Ever since the people of Britain voted broadly in favour of some form of Brexit, agitated parties on both sides of the debate have weaponised everything which falls under the swiftly setting sun, from currency and stock market rates and business arrangements, to the size and availability of our favourite supermarket foods. In short, every shift has become a consequence of Brexit, whether heralding the benefits of the island’s newfound freedom, or illustrating that life post-EU will be all doom and gloom.
Yet those who would define the BBC as a bastion of wet pro-EU liberalism might be surprised if they actually bothered to read the corporation’s queer assortment of news. At best the BBC veers from one side to the other, changing stances more than daily in a desperate and ungainly attempt to avoid soiling its suit.
If you happened upon this week’s article by the BBC economics editor, Kamal Ahmed, you could be forgiven for thinking that Britain’s technology sector has just been handed a remarkable boost. Ahmed’s piece concerned a Google headquarters to be opened in London, and at first glance, this ‘news’ appeared to be new. It seemed to indicate a major investment decision by one of the world’s leading multinationals, taken with an optimistic view towards June’s Brexit vote.
The opening three paragraphs of the piece certainly established this idea, as Ahmed wrote:
‘Google is to open a new headquarters building in London which could see 3,000 new jobs created by 2020.
The news comes as a major boost to Britain’s technology sector.
Sundar Pichai, the chief executive of Google, told the BBC that the UK was still an attractive place to do business.’
The assertion that this amounted to ‘news’, allied to a later sentence proclaiming ‘At present, Google employs around 4,000 people in the UK, a figure that could now rise to 7,000’, suggested that Ahmed was very much dealing with the present. In fact, Google agreed to build this very same headquarters in London all the way back in 2013.
By June of that year, Google had bought a 2.4 acre plot in the King’s Cross area of central London for $1 billion, and had unveiled early designs for an 11-storey glass building which was scheduled to cost around $1.6 billion and be completed by sometime in 2017. In September 2013, Google’s plans were approved by Camden Council, as part of the King’s Cross Central regeneration project which was expected to generate 35,000 new jobs and 1,900 new homes. The Google headquarters was to become a base for 5,000 Google employees.
Around the turn of 2015, Google went back to the drawing board, after the company’s co-founder Larry Page demanded a more innovative and extravagant design, capable of making a statement and serving as a template for prospective headquarters in other countries. The designers Thomas Heatherwick and Bjarke Ingels – already contributing to Google’s California campus – were brought in to rework the initial concept, which had been devised by the architecture firm Allford Hall Monaghan Morris.

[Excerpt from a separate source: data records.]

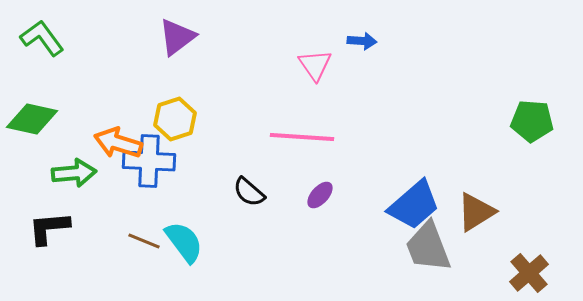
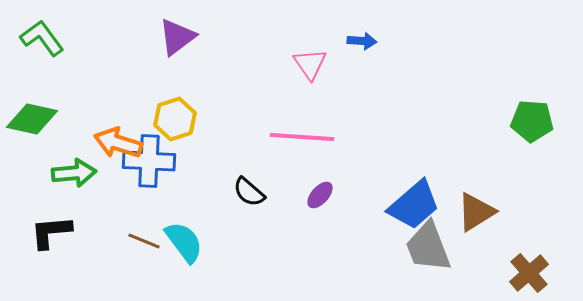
pink triangle: moved 5 px left, 1 px up
black L-shape: moved 2 px right, 4 px down
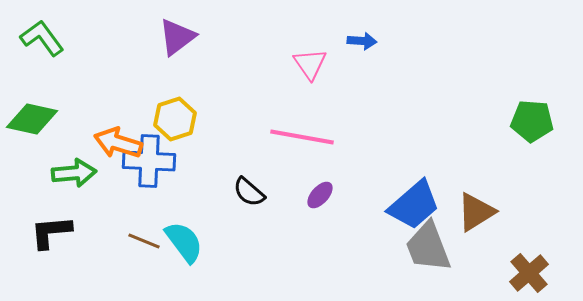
pink line: rotated 6 degrees clockwise
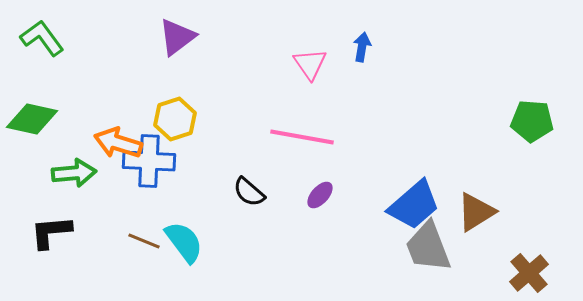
blue arrow: moved 6 px down; rotated 84 degrees counterclockwise
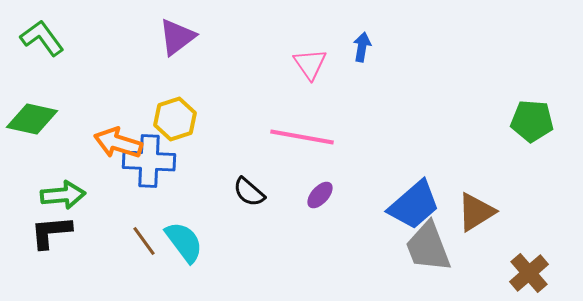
green arrow: moved 11 px left, 22 px down
brown line: rotated 32 degrees clockwise
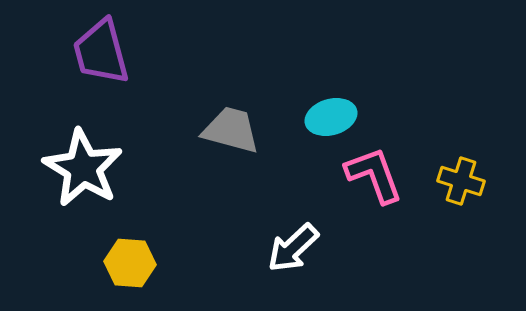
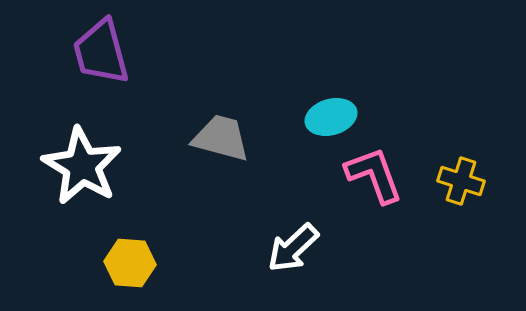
gray trapezoid: moved 10 px left, 8 px down
white star: moved 1 px left, 2 px up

So progress on the new headquarters was slower than Google had hoped, and the completion date became open-ended, but the technology giant remained eager throughout to stress its commitment to the UK. Ahmed’s piece this week contained no new information regarding the headquarters, its size, cost, or proposed number of employees.
It merely reiterated that despite the referendum result, Google will be going ahead with the building as it had always planned to do, while carrying quotes from chief executive Sundar Pichai stressing, in the most tactful terms, that free movement for skilled migrants is more important than ever when it comes to achieving technological progress. What initially read like a boon for Britain post-Brexit was instead a statement of perseverance, business as usual in what has long been an important market with reservations should controls on immigration stretch too far.